- _List of tasks_:
A – In the text about whether vegetarians should throw away meat, what did the writer do with the turkey bacon on the breakfast sandwich?
B – Write a continuation of the text about vegetarians throwing away meat, beginning right after its final sentence.

I do not eat animal flesh because I see the clear case that doing so comes at the cost of killing another being that was definitely alive. The other day I was offered a breakfast sandwich that had both egg and turkey bacon on it. I decided to throw away the turkey and only eat the egg (and bread). Also, to add more background to the situation this was a sandwich that would have been eaten by someone else (turkey in all) if I declined. This then led me to think that maybe my actions of throwing away the turkey is actually more morally wrong than eating the turkey. So, my question is if throwing away meat is morally correct for vegetarians (or vegan) who base their diet on the ethical stance of not doing harm to animals.
Accepted:
September 23, 2010

Comments

Eddy Nahmias
September 23, 2010 (changed September 23, 2010) Permalink

The answer will depend on what your reasons are for not eating meat. For instance, I do not believe that eating meat is wrong because killing animals is wrong. Rather, I believe it is wrong to cause suffering to those animals we have good reason to believe can feel pain and suffer (unless we are justified in believing that the suffering will relieve more suffering, as is the case with some animal experimentation but is almost never the case with eating animals). So, I try to do what I can to avoid supporting factory farming, which is a manifest case of causing unnecessary suffering. I am not as good as I should be about this commitment. For instance, if I am in a situation where I have to choose between eating factory-farmed meat and not eating (or having to go to great lengths to eat), I tend to eat the meat. If I am served meat and the only way to avoid eating it is to throw it away, I will eat the meat (otherwise, one might even think the animal's pain was even more useless than it otherwise would be?). So, if you could have gotten another sandwich and someone else would have eaten the turkey sandwich, then you would have been more consistent to take a non-meat option.

(Saved entries)
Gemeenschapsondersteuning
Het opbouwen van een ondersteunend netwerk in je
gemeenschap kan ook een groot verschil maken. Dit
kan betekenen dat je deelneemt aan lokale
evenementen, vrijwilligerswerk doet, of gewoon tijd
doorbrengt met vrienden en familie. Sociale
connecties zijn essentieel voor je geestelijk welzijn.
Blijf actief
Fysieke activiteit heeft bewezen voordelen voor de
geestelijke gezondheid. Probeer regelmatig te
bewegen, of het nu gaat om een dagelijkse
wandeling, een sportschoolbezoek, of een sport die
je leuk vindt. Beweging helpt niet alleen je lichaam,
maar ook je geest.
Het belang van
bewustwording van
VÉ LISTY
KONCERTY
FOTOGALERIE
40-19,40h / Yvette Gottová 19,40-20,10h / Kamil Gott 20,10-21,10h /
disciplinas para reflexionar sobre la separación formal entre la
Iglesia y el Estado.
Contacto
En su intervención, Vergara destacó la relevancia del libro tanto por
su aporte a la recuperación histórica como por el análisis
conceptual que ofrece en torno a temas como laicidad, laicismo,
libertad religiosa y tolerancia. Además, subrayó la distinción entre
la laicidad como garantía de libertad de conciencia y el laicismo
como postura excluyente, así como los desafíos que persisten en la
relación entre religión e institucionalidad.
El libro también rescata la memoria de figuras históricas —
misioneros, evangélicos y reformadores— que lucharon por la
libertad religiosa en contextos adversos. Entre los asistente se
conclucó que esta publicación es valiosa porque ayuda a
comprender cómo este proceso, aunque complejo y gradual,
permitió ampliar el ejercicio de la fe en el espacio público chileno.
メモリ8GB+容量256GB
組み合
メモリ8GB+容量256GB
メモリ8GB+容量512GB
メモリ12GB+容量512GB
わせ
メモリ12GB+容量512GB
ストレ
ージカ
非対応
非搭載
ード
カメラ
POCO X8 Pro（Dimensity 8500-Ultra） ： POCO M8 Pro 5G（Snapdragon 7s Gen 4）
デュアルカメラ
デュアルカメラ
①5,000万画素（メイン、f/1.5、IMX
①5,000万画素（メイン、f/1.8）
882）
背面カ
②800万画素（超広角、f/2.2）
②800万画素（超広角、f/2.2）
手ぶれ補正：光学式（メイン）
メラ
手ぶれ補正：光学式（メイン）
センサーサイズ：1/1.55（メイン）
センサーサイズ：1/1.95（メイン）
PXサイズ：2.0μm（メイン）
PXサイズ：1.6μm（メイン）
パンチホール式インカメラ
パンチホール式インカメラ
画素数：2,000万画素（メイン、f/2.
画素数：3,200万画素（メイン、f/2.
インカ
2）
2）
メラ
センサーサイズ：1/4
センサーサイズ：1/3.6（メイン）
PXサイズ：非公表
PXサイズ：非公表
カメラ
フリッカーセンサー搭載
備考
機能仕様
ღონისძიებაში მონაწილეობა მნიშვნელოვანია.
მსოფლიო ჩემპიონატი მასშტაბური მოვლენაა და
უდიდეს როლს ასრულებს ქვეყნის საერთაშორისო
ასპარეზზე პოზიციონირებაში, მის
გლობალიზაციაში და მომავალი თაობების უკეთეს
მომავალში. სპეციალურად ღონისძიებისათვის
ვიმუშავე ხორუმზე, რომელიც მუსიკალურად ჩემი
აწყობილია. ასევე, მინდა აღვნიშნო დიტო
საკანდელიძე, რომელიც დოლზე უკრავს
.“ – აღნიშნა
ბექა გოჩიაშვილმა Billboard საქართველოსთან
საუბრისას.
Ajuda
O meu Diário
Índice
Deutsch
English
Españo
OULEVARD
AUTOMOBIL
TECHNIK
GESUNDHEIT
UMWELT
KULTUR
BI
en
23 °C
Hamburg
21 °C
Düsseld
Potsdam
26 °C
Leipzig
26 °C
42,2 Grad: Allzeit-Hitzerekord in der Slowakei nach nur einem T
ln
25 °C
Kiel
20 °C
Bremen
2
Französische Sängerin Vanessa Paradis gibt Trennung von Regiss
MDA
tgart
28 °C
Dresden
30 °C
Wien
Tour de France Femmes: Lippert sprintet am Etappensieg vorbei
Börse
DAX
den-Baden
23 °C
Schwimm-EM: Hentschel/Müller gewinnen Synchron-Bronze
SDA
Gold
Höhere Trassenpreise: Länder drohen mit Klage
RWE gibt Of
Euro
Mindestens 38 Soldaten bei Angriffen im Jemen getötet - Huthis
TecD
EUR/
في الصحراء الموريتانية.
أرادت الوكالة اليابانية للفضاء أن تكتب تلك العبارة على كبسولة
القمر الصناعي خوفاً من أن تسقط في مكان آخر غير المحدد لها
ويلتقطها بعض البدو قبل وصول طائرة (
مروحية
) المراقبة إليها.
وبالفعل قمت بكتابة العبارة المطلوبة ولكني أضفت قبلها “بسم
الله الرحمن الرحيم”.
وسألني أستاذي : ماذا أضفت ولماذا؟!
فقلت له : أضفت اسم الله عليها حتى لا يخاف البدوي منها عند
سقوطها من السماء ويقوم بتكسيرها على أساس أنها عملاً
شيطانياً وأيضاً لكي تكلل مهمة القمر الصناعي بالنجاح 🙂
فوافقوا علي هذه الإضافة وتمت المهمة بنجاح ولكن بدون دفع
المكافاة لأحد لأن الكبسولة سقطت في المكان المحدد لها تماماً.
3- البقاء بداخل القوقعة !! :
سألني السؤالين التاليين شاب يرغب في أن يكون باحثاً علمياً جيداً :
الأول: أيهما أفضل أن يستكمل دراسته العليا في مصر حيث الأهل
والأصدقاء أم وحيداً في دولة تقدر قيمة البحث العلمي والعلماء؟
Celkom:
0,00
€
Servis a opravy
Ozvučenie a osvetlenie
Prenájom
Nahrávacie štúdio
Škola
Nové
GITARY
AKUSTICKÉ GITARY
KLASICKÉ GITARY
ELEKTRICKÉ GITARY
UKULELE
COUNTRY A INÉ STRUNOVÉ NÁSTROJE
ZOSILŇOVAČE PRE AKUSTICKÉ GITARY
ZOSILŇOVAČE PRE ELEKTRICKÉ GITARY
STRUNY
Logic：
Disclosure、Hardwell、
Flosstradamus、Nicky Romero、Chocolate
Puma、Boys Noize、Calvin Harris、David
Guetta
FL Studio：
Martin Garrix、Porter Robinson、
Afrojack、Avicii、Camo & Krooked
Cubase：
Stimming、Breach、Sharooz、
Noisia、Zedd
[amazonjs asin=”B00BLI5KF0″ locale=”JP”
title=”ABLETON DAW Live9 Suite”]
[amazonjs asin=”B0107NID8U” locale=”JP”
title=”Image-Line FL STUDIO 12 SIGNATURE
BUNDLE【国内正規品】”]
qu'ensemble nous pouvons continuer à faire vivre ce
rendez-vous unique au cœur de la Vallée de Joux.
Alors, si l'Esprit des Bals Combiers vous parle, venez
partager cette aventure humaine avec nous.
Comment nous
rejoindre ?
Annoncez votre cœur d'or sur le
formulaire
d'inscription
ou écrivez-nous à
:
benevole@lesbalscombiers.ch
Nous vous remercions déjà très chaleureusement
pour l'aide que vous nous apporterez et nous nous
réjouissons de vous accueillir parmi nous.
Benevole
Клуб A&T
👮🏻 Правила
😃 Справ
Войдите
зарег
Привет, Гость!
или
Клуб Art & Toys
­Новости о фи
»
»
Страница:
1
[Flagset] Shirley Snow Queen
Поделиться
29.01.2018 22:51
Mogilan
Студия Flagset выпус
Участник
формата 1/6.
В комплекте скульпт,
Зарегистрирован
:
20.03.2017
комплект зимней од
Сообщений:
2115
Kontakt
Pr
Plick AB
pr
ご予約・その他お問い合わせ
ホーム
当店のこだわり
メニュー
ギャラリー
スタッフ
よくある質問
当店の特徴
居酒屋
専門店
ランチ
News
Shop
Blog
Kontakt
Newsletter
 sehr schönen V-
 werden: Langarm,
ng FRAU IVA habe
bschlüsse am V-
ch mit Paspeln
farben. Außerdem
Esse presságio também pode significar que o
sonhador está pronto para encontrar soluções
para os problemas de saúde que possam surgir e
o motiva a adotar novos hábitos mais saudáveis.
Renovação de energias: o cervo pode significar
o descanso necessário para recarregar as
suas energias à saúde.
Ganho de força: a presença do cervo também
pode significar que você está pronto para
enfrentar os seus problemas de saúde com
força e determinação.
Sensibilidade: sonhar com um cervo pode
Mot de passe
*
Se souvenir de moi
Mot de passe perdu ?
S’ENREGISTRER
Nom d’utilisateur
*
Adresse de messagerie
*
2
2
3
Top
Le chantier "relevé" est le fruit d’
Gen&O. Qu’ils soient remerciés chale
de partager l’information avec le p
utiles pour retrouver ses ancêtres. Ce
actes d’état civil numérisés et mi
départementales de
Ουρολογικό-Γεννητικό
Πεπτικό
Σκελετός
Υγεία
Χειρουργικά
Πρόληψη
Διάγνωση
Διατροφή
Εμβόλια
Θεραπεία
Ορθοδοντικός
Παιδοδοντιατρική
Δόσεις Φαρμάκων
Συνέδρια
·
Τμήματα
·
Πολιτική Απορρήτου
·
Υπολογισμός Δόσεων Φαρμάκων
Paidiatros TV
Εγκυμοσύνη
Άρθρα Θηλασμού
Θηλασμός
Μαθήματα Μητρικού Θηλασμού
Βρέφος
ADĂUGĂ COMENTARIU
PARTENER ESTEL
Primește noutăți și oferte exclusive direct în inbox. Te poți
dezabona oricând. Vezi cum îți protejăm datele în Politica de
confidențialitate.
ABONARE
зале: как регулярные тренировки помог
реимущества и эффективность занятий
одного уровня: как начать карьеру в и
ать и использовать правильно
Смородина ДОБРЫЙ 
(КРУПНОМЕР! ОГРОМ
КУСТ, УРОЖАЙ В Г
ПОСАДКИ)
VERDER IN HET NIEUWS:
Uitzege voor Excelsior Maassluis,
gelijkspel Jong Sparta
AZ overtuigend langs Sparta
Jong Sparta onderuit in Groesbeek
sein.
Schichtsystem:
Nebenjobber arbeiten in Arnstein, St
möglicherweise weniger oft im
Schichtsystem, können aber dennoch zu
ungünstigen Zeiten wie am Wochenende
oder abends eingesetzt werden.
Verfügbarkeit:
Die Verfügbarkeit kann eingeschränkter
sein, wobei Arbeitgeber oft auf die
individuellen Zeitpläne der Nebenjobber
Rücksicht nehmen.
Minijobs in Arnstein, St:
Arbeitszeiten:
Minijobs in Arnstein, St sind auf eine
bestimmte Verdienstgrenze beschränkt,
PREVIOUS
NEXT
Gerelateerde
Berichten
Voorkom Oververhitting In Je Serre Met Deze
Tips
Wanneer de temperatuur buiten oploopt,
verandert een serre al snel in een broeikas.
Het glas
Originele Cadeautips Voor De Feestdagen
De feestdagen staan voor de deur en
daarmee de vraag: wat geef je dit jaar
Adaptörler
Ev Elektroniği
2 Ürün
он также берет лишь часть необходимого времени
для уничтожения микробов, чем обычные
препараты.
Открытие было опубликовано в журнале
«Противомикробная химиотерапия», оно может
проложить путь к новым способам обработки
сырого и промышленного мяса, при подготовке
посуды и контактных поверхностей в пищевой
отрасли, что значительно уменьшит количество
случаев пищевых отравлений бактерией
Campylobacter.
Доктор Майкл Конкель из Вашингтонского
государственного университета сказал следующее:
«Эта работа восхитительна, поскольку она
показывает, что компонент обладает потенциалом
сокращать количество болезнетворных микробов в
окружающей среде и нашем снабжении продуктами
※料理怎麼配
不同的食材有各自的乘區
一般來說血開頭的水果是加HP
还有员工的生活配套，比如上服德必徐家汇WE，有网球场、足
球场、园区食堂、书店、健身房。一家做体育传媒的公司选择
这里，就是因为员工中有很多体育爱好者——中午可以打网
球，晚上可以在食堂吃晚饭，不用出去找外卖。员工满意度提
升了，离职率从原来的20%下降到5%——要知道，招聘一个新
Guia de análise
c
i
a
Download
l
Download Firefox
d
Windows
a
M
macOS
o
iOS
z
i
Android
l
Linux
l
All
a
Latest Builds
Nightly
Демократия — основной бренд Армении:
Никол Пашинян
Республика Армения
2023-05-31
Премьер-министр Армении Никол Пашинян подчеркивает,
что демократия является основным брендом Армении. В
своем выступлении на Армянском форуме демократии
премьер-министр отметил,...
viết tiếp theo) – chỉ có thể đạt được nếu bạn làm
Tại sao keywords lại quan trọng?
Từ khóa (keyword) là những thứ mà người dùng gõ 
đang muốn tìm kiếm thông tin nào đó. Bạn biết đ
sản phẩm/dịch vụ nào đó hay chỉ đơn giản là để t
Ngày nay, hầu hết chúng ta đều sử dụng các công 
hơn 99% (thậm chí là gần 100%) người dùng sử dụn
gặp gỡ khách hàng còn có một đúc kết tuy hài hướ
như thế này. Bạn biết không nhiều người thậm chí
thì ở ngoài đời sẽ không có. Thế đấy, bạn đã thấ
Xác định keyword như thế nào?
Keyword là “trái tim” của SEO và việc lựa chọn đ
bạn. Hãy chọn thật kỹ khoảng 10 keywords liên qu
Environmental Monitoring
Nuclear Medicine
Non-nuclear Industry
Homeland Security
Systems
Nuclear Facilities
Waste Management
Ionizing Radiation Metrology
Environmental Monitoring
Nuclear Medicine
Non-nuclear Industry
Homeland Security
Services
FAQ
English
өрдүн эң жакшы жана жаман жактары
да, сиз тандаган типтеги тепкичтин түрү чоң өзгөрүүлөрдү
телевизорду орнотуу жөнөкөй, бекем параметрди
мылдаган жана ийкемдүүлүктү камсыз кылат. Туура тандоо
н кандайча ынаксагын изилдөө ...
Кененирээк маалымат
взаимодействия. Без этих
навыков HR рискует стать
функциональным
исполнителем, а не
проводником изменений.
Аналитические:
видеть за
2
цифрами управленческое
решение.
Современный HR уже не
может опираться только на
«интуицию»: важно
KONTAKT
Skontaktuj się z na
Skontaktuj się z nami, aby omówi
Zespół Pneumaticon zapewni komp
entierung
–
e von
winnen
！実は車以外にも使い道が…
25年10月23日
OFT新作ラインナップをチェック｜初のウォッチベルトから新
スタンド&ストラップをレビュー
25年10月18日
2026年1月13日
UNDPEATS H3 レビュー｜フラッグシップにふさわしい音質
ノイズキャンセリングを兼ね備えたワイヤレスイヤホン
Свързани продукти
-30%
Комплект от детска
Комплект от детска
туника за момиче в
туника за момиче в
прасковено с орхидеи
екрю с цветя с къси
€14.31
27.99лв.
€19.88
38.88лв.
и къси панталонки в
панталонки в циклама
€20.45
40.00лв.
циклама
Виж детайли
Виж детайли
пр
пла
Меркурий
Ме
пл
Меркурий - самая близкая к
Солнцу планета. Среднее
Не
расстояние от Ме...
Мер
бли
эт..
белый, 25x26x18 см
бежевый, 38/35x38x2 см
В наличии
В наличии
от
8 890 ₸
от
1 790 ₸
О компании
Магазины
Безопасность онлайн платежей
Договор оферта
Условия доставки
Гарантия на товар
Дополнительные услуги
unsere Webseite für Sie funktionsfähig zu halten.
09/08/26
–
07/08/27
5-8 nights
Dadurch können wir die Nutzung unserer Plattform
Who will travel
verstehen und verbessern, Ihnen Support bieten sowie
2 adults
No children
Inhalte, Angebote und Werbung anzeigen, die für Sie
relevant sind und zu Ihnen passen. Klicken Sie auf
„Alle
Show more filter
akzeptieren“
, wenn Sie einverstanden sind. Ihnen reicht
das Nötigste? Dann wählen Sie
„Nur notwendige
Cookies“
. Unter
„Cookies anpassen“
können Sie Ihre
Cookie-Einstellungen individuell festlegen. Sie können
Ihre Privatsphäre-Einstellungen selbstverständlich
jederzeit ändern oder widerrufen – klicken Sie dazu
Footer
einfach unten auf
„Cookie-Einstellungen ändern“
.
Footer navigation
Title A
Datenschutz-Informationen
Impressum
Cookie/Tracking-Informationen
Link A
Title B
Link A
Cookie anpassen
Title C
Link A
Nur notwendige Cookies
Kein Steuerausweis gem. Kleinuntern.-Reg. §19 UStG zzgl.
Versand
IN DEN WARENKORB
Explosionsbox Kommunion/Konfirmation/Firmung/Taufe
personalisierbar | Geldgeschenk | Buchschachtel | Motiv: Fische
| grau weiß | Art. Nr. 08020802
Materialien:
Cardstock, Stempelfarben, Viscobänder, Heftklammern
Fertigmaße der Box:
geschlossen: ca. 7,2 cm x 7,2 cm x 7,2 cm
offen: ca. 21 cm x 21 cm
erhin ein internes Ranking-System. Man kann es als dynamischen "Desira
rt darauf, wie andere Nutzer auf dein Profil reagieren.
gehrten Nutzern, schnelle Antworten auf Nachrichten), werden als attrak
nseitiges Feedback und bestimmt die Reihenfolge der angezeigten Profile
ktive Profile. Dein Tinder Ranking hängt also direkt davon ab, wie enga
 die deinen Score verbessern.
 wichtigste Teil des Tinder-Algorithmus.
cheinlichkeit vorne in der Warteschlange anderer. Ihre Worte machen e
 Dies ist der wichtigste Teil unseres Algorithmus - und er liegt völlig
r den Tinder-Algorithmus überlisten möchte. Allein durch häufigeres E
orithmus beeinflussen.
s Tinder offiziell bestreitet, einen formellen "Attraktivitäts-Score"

- _Responses for each task_:
A – The writer threw the turkey away and ate only the egg and the bread.

B –
The more general problem is that our individual actions in these cases (and across all our food-eating choices) are unlikely to have much of an impact on the problem of factory farming. It will take collective action to get our society's practices to change. And the best way to make that happen will involve convincing others to stop eating factory-farmed meat. Here, I wish I did more than I do.